Converting Cleaned Data to Numeric
rev_df %>%
mutate(no_dollar = gsub("\\$", "", revenue)) %>%
mutate(all_clean = gsub(",", "", no_dollar)) %>%
mutate(numeric = as.numeric(all_clean)) %>%
glimpse()
## Rows: 30
## Columns: 5
## $ date <chr> "6/1/2022", "6/2/2022", "6/3/2022", "6/4/2022", "6/5/2022", …
## $ revenue <chr> "$307.00 ", "$557.00 ", "$549.00 ", "$1,159.00 ", "$1,525.00…
## $ no_dollar <chr> "307.00 ", "557.00 ", "549.00 ", "1,159.00 ", "1,525.00 ", "…
## $ all_clean <chr> "307.00 ", "557.00 ", "549.00 ", "1159.00 ", "1525.00 ", "13…
## $ numeric <dbl> 307, 557, 549, 1159, 1525, 1310, 1257, 1471, 1293, 1958, 944…
In the code above, we take our all_clean()
column and pass it in to the as.numeric()
function. Finally, we wrap it all up with the glimpse()
function to give us a quick peek into our data. Here, we see that our no_dollar
and all_clean
columns are still of character types (<chr>
). But, the numeric column we made is now a double (<dbl>
) and we can run mathematical functions without any issue.
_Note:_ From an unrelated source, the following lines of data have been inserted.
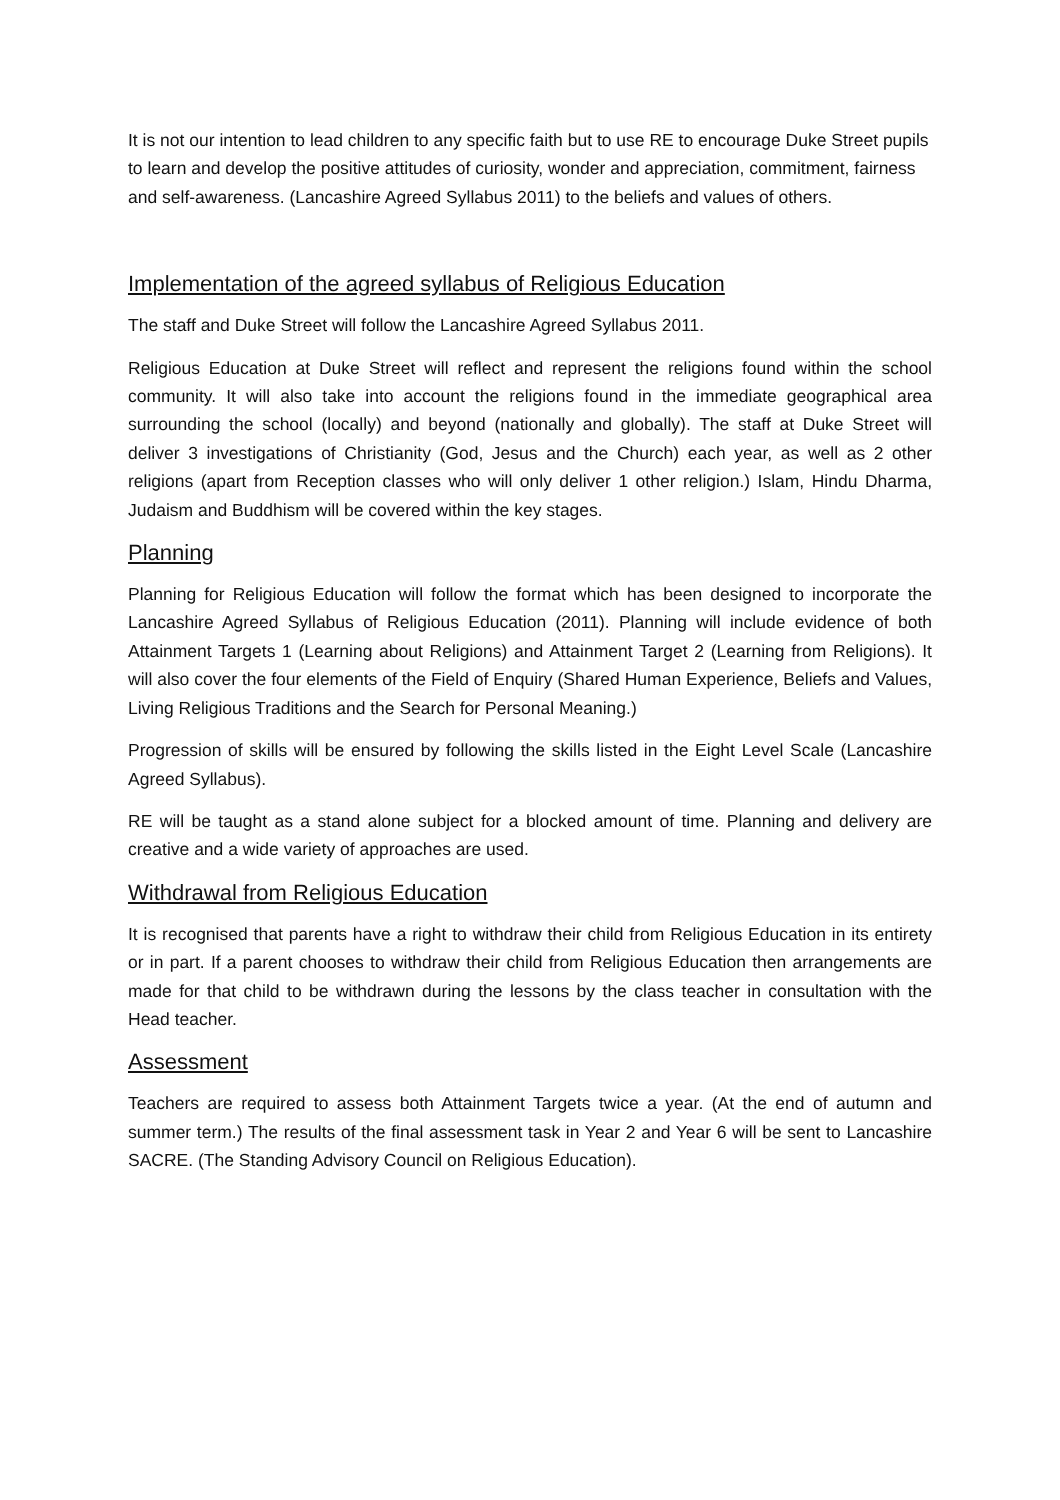It is not our intention to lead children to any specific faith but to use RE to encourage Duke Street pupils to learn and develop the positive attitudes of curiosity, wonder and appreciation, commitment, fairness and self-awareness. (Lancashire Agreed Syllabus 2011) to the beliefs and values of others.
Implementation of the agreed syllabus of Religious Education
The staff and Duke Street will follow the Lancashire Agreed Syllabus 2011.
Religious Education at Duke Street will reflect and represent the religions found within the school community. It will also take into account the religions found in the immediate geographical area surrounding the school (locally) and beyond (nationally and globally). The staff at Duke Street will deliver 3 investigations of Christianity (God, Jesus and the Church) each year, as well as 2 other religions (apart from Reception classes who will only deliver 1 other religion.) Islam, Hindu Dharma, Judaism and Buddhism will be covered within the key stages.
Planning
Planning for Religious Education will follow the format which has been designed to incorporate the Lancashire Agreed Syllabus of Religious Education (2011). Planning will include evidence of both Attainment Targets 1 (Learning about Religions) and Attainment Target 2 (Learning from Religions). It will also cover the four elements of the Field of Enquiry (Shared Human Experience, Beliefs and Values, Living Religious Traditions and the Search for Personal Meaning.)
Progression of skills will be ensured by following the skills listed in the Eight Level Scale (Lancashire Agreed Syllabus).
RE will be taught as a stand alone subject for a blocked amount of time. Planning and delivery are creative and a wide variety of approaches are used.
Withdrawal from Religious Education
It is recognised that parents have a right to withdraw their child from Religious Education in its entirety or in part. If a parent chooses to withdraw their child from Religious Education then arrangements are made for that child to be withdrawn during the lessons by the class teacher in consultation with the Head teacher.
Assessment
Teachers are required to assess both Attainment Targets twice a year. (At the end of autumn and summer term.) The results of the final assessment task in Year 2 and Year 6 will be sent to Lancashire SACRE. (The Standing Advisory Council on Religious Education).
Let’s go back to our previous attempt of summing all of the data. For this, I’ll put everything together we did above into more streamlined code by combining both arguments within our gsub()
function and immediately wrapping that inside of as.numeric()
.
**Note: Any time we want to pass multiple arguments into gsub()
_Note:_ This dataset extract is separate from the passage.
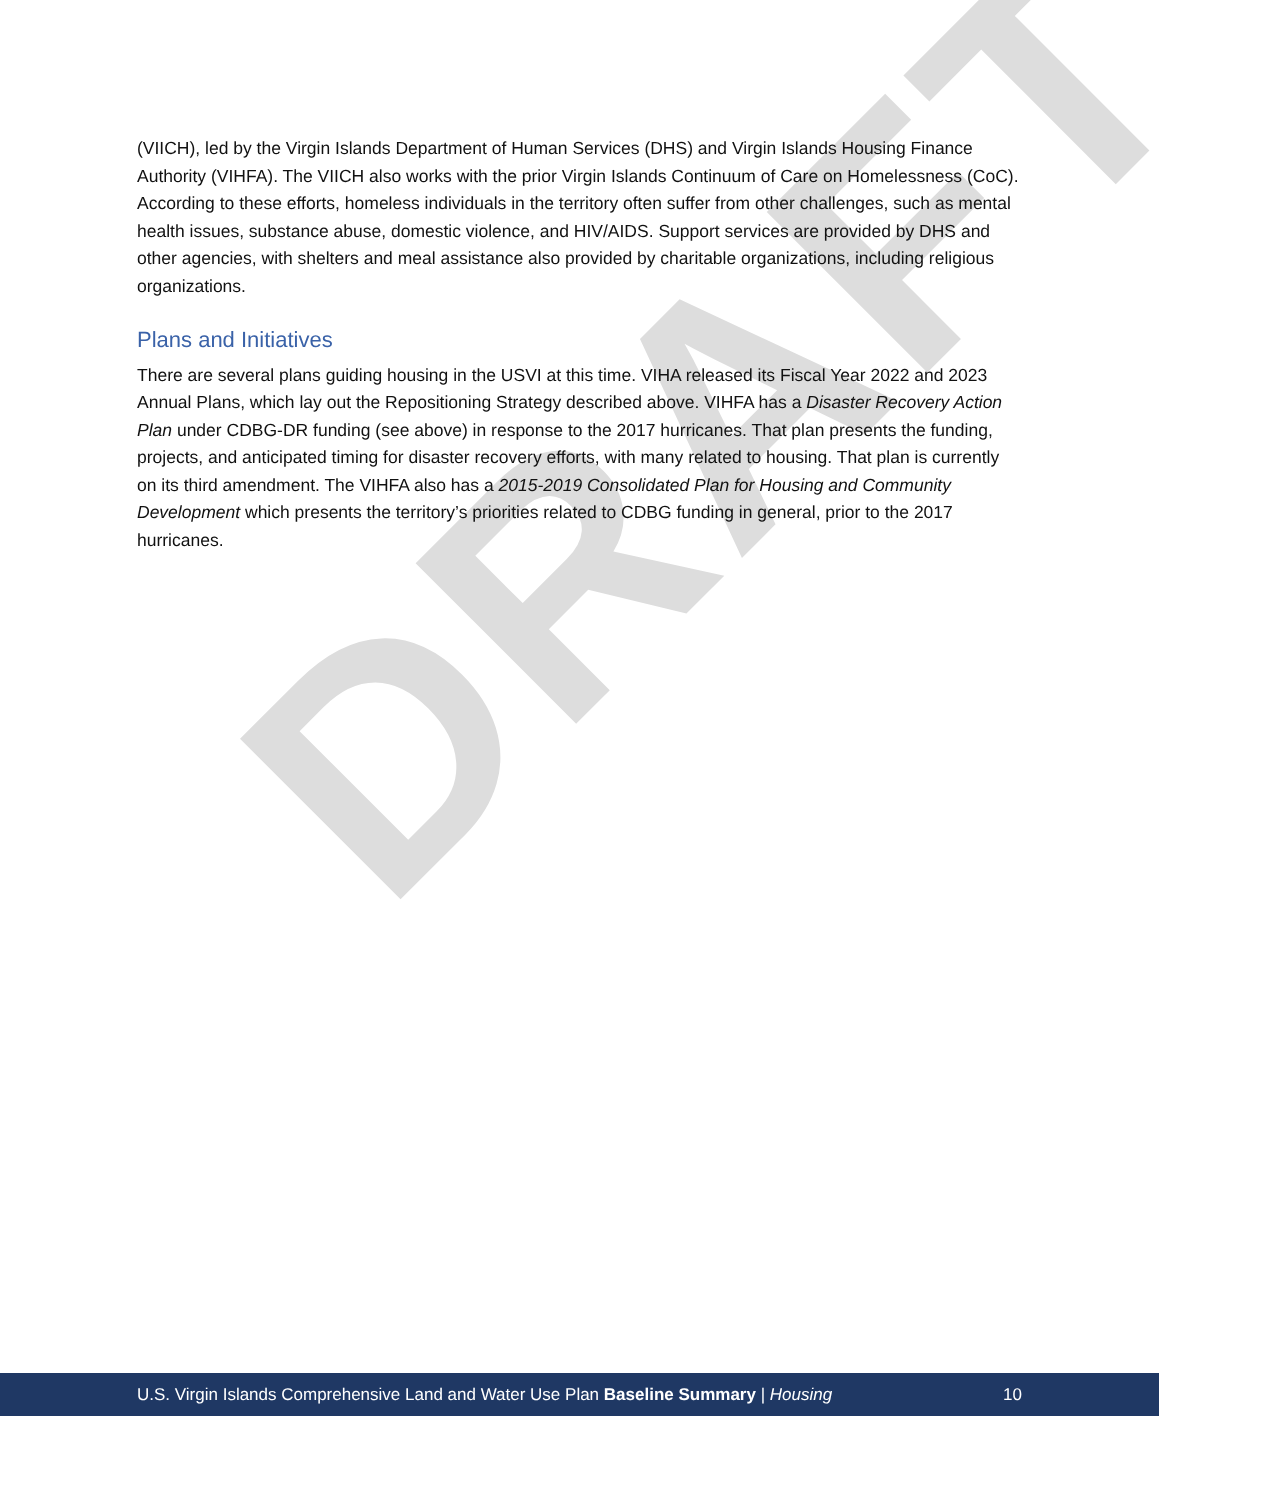DRAFT
(VIICH), led by the Virgin Islands Department of Human Services (DHS) and Virgin Islands Housing Finance Authority (VIHFA). The VIICH also works with the prior Virgin Islands Continuum of Care on Homelessness (CoC). According to these efforts, homeless individuals in the territory often suffer from other challenges, such as mental health issues, substance abuse, domestic violence, and HIV/AIDS. Support services are provided by DHS and other agencies, with shelters and meal assistance also provided by charitable organizations, including religious organizations.
Plans and Initiatives
There are several plans guiding housing in the USVI at this time. VIHA released its Fiscal Year 2022 and 2023 Annual Plans, which lay out the Repositioning Strategy described above. VIHFA has a Disaster Recovery Action Plan under CDBG-DR funding (see above) in response to the 2017 hurricanes. That plan presents the funding, projects, and anticipated timing for disaster recovery efforts, with many related to housing. That plan is currently on its third amendment. The VIHFA also has a 2015-2019 Consolidated Plan for Housing and Community Development which presents the territory’s priorities related to CDBG funding in general, prior to the 2017 hurricanes.
U.S. Virgin Islands Comprehensive Land and Water Use Plan Baseline Summary | Housing 10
, we can just separate it with a pipe (|
).
Putting it All Together Into Streamlined Code
rev_df %>%
mutate(rev_cleaned = as.numeric(gsub("\\$|,", "", revenue))) %>%
as_tibble() %>% # Just doing this to get types under column names
head()
## # A tibble: 6 × 3
## date revenue rev_cleaned
## <chr> <chr> <dbl>
## 1 6/1/2022 "$307.00 " 307
## 2 6/2/2022 "$557.00 " 557
## 3 6/3/2022 "$549.00 " 549
## 4 6/4/2022 "$1,159.00 " 1159
## 5 6/5/2022 "$1,525.00 " 1525
## 6 6/6/2022 "$1,310.00 " 1310
Perfect, so we now see the streamlined way of combining all of that code into one simple line. Now… back to the example from earlier:
cleaned_df <- rev_df %>%
mutate(rev_cleaned = as.numeric(gsub("\\$|,", "", revenue)))
sum(cleaned_df$rev_cleaned)
## [1] 33476
As you can see, we run the sum()
the same way we did at the beginning of this article. The only difference is that we create a new data frame (cleaned_df
) that includes our rev_cleaned
variable that does all of the transformations within the gsub()
function like we talked about and then converts it to a number using as.numeric()
.
Closing Thoughts
We want into some depth in this, and I want to make it clear why. If your data is not properly transformed to the correct type, you may think you’re ready to run analysis or visualizations and have no idea why it’s not working. Taking the care to check all of your datas types before you get started with anything is a necessary step that will make sure you won’t run into issues in the next steps of working with your data.
I hope this was useful and you now have a clearer understanding not only of how to transform your data into numeric, but also why you’re getting the errors that you’re getting when attempting to do this process.